Assigned task. Please rename "Issue #129" to "Issue #130" throughout the data below, and give the data back with nothing else changed.
----
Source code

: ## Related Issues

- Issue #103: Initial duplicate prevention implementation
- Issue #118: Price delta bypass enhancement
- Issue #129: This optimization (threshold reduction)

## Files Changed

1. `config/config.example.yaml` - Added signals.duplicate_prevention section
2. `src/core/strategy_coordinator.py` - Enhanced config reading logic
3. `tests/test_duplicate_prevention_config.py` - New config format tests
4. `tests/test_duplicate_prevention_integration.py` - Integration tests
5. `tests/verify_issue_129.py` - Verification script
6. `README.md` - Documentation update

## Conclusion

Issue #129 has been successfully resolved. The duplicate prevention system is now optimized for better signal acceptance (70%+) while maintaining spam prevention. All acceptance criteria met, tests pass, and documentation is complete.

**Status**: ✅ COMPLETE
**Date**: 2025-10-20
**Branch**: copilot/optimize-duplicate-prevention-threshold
----
Reply.
Source code

: ## Related Issues

- Issue #103: Initial duplicate prevention implementation
- Issue #118: Price delta bypass enhancement
- Issue #130: This optimization (threshold reduction)

## Files Changed

1. `config/config.example.yaml` - Added signals.duplicate_prevention section
2. `src/core/strategy_coordinator.py` - Enhanced config reading logic
3. `tests/test_duplicate_prevention_config.py` - New config format tests
4. `tests/test_duplicate_prevention_integration.py` - Integration tests
5. `tests/verify_issue_129.py` - Verification script
6. `README.md` - Documentation update

## Conclusion

Issue #130 has been successfully resolved. The duplicate prevention system is now optimized for better signal acceptance (70%+) while maintaining spam prevention. All acceptance criteria met, tests pass, and documentation is complete.

**Status**: ✅ COMPLETE
**Date**: 2025-10-20
**Branch**: copilot/optimize-duplicate-prevention-threshold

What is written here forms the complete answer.